Thursday 29 March 2018

"Unconditional love"

was a phrase which came up a number of times at yesterday's funeral. It was in the statement in the order of service and mentioned by friends.
I went to the funeral believing that I did not know the man in question. I know his parents and his sister and I like them very much indeed. They have been immensely supportive of me and I went for that reason.
And I am glad I did because it turned out I knew the man in question. I knew him in two ways. 
He was a bike rider. I would sometimes see him out with a group of mates. A long time ago now I came out to load my shopping into the basket on the rear of my tricycle and he was there, crouched down and having a look at "how it works". 

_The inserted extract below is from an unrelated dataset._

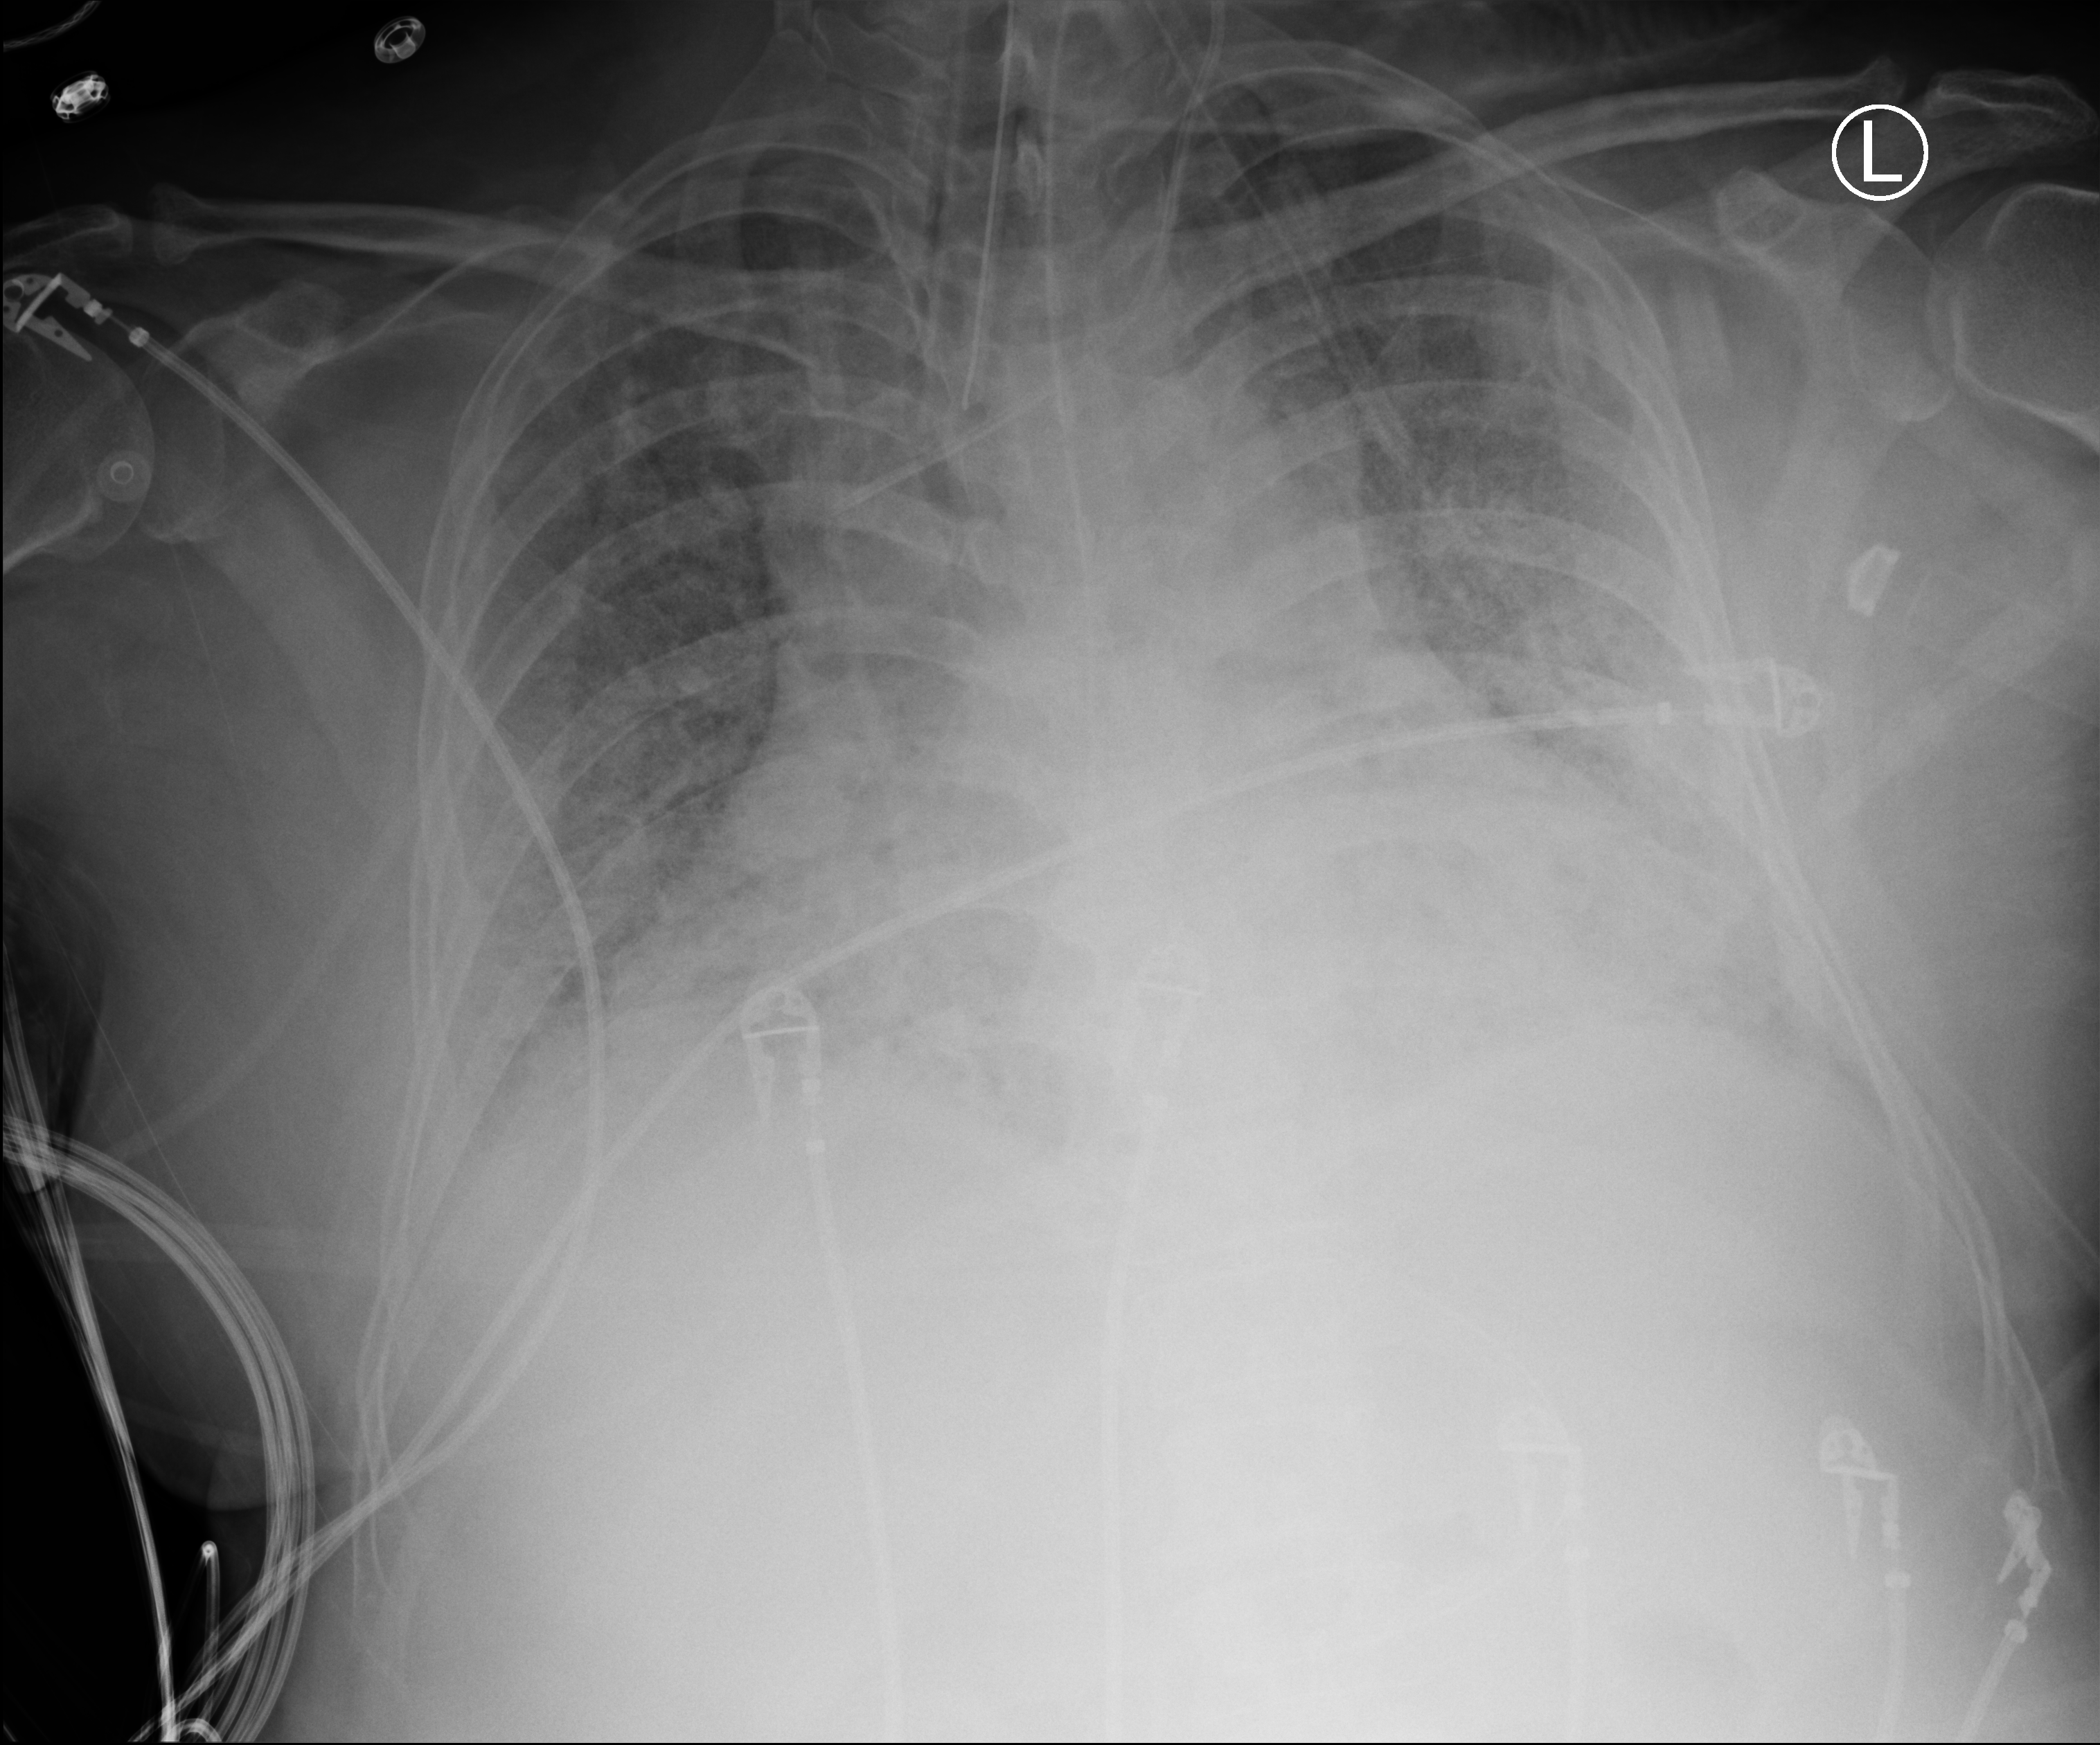
Bedside chest radiograph (computed radiography); anteroposterior (AP) projection. Patient hospitalised with COVID-19, aged 18–59 years.
Hospital-stay facts (about this admission, not read from this image; timing relative to this image not recorded):
- admitted to intensive care during this hospital stay: yes
- hypertension (admission record): no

      "It runs on banana power," I told him. I don't know why I said that. There was just something about the way he was looking at me, the smile and the genuine curiosity. He was the sort of person almost everyone would take to immediately. The only people who could have felt uncomfortable in his presence were people who would have felt uncomfortable in the presence of any decent person...and he was much more than that. 
After that I would sometimes see him with his mates. They would stop for a drink at the cafe by the place where I park my bike. I'd always get an acknowledgement. Occasionally they would be getting ready to leave as I was and, in the nicest possible way, he would be one who would say, "Race you!"
Although I sometimes thought he reminded me of someone I had no idea who he was. I simply thought of him as a "nice" person, someone I wouldn't have minded getting to know just a little better.  It wasn't that I  thought we would have anything in common, simply that he was the sort of person anyone couldn't help but like.
And then, yesterday, I saw his photograph. It was there on the front of the order of service. It was on the screen in the church. I stared in disbelief. This man was the son of my friends. 
I had gone there for them - and now I was there for him as well. I listened as, one after another, his mates approached the pulpit and spoke about him. They were grown men and they barely retained their composure. There were moments of silence as they struggled to speak again. Each one made us laugh even while wanting to weep. 
That phrase, "unconditional love" was spoken again, and again - unconditional love not just for his family but for his friends.
And I thought of his unconditional friendliness for someone whose name he didn't even know.